To attain financial success through investing, it is vital to have a goal set. While setting a goal, you should always remember to keep them achievable. Setting attainable goals helps you think clearly or focus better on them. In turn, you could create a financial plan to which you can hold on and motivate yourself until you reach your goal.
When you set an investment goal, you should determine the course of action to achieve it. You should know the answers to:
- How to invest money?
- Where to invest it?
- When to invest it?
- How much time do you need?
What is a Good Investment Goal?
A good investment goal should be measurable, attainable, suitable, and time-bound. Let’s get into the details here.
- Measurable: Investment goals are quantifiable since a fixed amount is attached to them. You can see how close you are to reaching yours.
- Attainable: It is of immense importance how attainable is the financial goal you have set. Setting an achievable goal lowers your motivation.
- Suitable: A good investment goal should be suitable for you and your lifestyle. It should be relevant to your values and needs.
- Time-Bound: To provide some sense of urgency, you should keep your goal time-bound. It will help you calculate exactly how much you need to save to achieve the goal.
Let us take an example here. You have to go on a vacation trip with your best friend in 2023, and you need Rs. 25,000 for the trip. Now, you have a particular goal and know the exact purpose of it and how much you want to save. It is easily measurable and achievable considering your monthly income. It is also suitable for your personal value of friendship, and it’s time-bound.
How to Set an Investment Goal?
As much as understanding what a good investment goal is, it is equally relevant to know how you can set one. Here are a few steps necessary to set and achieve your realistic financial goals.
Step 1: Pin Down Your Goal
Before going any further you should identify your goal. Why do you need to make this investment? Mostly, it will be for a dream home, retirement life, children’s education, or wedding. Identify your goal and create an investment plan to reach it.
Step 2: Choose Your Investment Strategy
You should choose the type of investment you want, depending on your time horizon. If you want to attain short-term investment goals that can be achieved in less than three years, you should look for a savings deposit, recurring deposit, gold investment, treasury bills, or money market accounts. You should be aware of the interest rate they offer, the tenure, and the charges associated with it.

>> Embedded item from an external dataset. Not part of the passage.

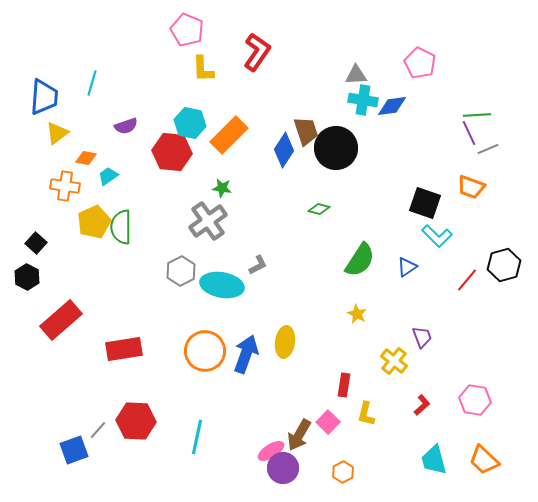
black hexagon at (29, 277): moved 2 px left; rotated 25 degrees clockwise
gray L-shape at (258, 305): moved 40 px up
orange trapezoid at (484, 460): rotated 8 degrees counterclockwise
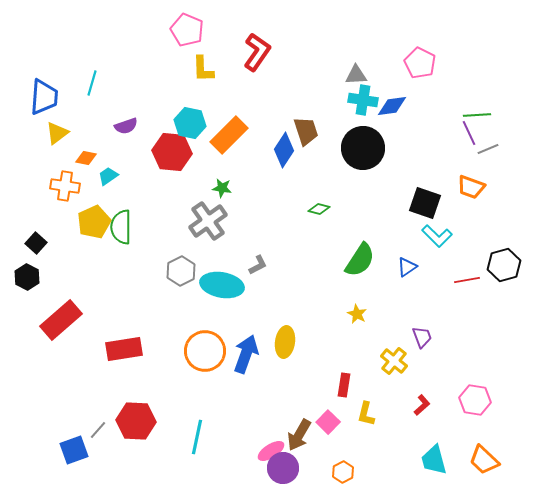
black circle at (336, 148): moved 27 px right
red line at (467, 280): rotated 40 degrees clockwise
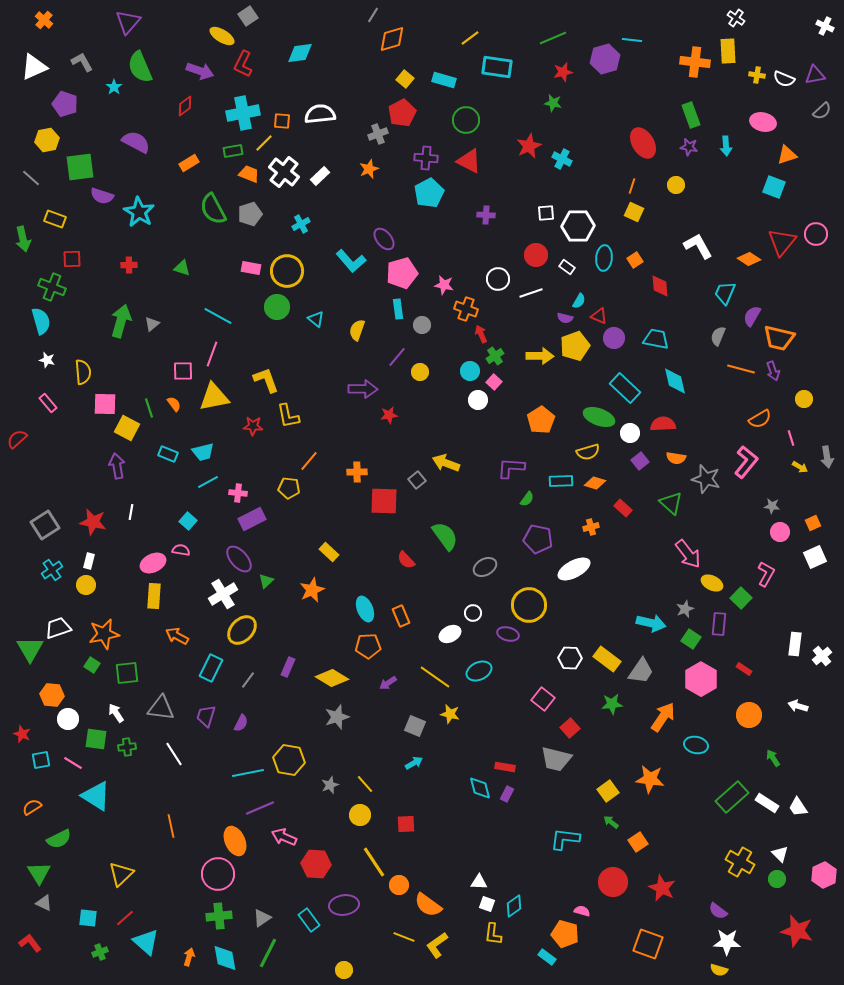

If you are looking for long-term investment goals that can be achieved in more than 5 or 10 years, you can choose Fixed Deposits (FD), Mutual Funds, stock market, equity funds, ETFs, and others. If you choose an FD, you should know the bank’s FD interest rate. If you are choosing Mutual Funds or stocks, you should be aware that they have market risks.
Step 3: Start Small
If you are a new investor or someone who is more risk-averse, it is best to start small and get a better understanding of the process. You can gradually build your investment portfolio.
Step 4: Find the Support
Looking for the advice and support you need to reach your financial goals has never been easier. With the internet becoming universally accessible, you can look for the right kind of financial advice about investing and other topics on social media pages, websites, youtube channels, etc.
Don’t think you can rest once you set your financial goal and build your investment portfolio. To make sure you are on the right track, it is important to track your progress occasionally. Don’t stress too much as it could make you take emotional decisions with your investment portfolio. And, you should be flexible enough to change the investment strategy if you find it not working.